Alors qu’à Doha le processus de paix va bon train sous la médiation qatarie selon Massad Boulos, conseiller du président américain Donald Trump, le rapport des experts des Nations Unies indique que les responsables de l’AFC/M23 déclarent qu’ils ne se retireront pas du sol congolais quelles que soient les négociations.
« L’AFC/M23 ne quitterait pas les zones occupées, quel que soit le résultat des négociations », peut-on lire dans ce document. Et de poursuivre : « Notre point faible, c’était de signer des accords. Cette fois, ce ne sera pas le cas. Le temps des accords est révolu ».
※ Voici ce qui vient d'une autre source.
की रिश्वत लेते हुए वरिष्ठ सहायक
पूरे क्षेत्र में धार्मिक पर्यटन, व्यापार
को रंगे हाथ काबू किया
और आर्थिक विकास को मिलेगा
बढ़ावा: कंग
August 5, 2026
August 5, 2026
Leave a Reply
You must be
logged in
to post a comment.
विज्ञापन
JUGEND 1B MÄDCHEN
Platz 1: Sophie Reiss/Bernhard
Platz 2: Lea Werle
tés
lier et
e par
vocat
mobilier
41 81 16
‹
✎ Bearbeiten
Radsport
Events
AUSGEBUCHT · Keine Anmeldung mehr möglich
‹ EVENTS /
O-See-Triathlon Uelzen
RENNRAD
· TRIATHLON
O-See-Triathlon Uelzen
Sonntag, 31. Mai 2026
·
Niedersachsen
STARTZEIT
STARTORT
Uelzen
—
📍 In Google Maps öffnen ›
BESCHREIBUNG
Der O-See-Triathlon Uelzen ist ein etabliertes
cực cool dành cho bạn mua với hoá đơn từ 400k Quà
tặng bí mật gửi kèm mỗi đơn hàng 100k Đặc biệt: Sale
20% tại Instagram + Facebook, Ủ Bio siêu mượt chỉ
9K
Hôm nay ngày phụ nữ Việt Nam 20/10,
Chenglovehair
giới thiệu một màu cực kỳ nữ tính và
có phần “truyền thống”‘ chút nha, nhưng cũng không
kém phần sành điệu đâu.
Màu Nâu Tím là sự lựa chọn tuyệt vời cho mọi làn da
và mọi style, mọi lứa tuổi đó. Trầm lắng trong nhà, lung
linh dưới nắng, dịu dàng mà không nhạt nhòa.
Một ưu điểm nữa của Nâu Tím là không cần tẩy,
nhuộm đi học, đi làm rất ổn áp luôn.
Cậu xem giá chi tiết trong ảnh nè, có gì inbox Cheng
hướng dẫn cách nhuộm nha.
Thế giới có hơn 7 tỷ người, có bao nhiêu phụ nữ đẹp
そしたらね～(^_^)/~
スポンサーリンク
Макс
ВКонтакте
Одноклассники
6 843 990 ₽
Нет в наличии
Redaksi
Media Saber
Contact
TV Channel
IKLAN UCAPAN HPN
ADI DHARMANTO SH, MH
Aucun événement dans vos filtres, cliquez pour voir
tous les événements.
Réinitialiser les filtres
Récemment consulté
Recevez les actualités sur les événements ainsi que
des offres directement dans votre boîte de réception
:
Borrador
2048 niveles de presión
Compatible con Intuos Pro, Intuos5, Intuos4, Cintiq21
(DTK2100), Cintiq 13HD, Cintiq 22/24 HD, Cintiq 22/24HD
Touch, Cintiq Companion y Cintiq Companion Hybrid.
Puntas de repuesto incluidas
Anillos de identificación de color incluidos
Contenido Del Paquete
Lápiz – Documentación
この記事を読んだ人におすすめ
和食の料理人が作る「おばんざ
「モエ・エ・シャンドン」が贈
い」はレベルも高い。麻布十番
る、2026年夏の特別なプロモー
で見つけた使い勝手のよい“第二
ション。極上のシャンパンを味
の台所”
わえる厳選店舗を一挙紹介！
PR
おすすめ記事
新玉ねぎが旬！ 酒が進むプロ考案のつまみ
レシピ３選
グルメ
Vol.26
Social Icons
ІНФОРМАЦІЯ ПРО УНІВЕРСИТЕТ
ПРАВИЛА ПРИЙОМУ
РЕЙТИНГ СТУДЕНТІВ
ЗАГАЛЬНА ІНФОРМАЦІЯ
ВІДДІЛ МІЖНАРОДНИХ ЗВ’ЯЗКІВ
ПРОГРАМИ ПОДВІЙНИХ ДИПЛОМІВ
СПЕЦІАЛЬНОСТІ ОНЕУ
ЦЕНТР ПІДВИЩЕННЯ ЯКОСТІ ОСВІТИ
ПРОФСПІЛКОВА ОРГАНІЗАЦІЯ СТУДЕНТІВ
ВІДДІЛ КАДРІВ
Ces déclarations des hauts cadres de la rébellion révélées dans le rapport onusien illustrent un projet de poursuite de l’expansion des rebelles du M23-AFC en République démocratique du Congo au-delà de tout protocole d’accord de paix visant la cessation des hostilités.
Dans un contexte où Kinshasa et Kigali se sont engagés à lever tout soutien aux groupes armés terroristes, l’ONU démontre que le M23 continue de recevoir des instructions et le soutien de la part du Rwanda, dans le but de concrétiser le projet rwandais de balkaniser la RDC pour profiter de ses richesses.